Senta-eh and Lanta-eh searched the area for dry wood and kindling, then set to making a fire. By the time it was going, Alex had returned with a dead branch and handfuls of dry grass. The three of them sat and wove the grass together and then around the branch.
“You don’t have to go in there,” Senta-eh said.
“I know.”
“You’re really doing this for yourself, not me.”
“I know.”
Senta-eh glanced at Lanta-eh, but said no more.
Alex took the torch, dipped it into the fire, and once again started his ascent to the shadowy hole. When he reached it, he stuck the torch inside, and peered after it.
Alex did a double-take at what he saw.
The flickering light revealed a picnic table set for a meal. There was a red-and-white checked cloth, with four place settings. An oil lamp sat on the table. Alex waved the torch around, expanding its feeble light. To the side of the table was a series of wooden boxes and an old-fashioned two-wheel cart that might have been used for hauling goods.
A human skeleton slumped over one end of the picnic table. The light of Alex’s torch glinted off the steel of a bone-handle hunting knife. There was a dark rectangle next to the knife. Alex leaned further in
to the hole, trying to see what that might be.

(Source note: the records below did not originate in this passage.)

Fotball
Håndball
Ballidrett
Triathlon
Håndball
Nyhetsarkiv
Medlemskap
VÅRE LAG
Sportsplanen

The rocks he leaned against gave way and he tumbled the eight feet down to the dusty floor inside the cave. He dropped the torch, but it didn’t go out, it just bounced and illuminated the small cave. Then the hole that he had started enlarged itself. A massive shadow formed above him. Monda-ak.
The dog didn’t even slow to see what he was leaping into. He hit the ground with a woof, and jumped to Alex’s side, growling and ready to take on all comers.
“It’s all right,” Alex said, laying a hand on Monda-ak’s neck.
The torch fizzled and went out, but it wasn’t necessary anymore. Monda-ak had widened the hole enough that daylight streamed into the cave.
Alex examined himself for injuries. He found more scrapes and bruises, but nothing else.
Senta-eh was next to the hole. She peered inside, a worried expression writ large across her face.
“I’m fine,” Alex said. “I’ve fallen harder than that.”
“I remember,” Senta-eh said and at that moment, they both recalled his plunge into the river and smiled. This was just another adventure in a long line they had shared.
“Do you see what you are after?” Senta-eh asked.
“What I am after is a miracle, so no, I do not see that. Lanta-eh said she thought these people were from my time. I was hoping they might have some of the medical cures we had then.” He shook his head. “I know I’m grasping at straws.”
Alex poked around the entirety of the cave. In one corner, he found a stack of what appeared to be more human bones. Stray hanks of blonde hair were still attached to the three skulls. Everything else had been picked clean by predators or simply been lost to time.
Alex poked through the boxes, but they were all empty. In the corner of the cave opposite the skeletons were empty cans. There was still writing imprinted on the cans, though it had faded.
Dr. Klinghoffer’s Canned Peaches. Brisbane Baked Beans. Tofer’s Vienna Sausages.
How can these exist here? If they were left behind in my time, they would have oxidized and been turned to dust long ago. And cans with advertising say it is from sometime close to my own era, but I don’t recognize any of the brands. And how on Earth do three people end up locked inside a cave after a cave in?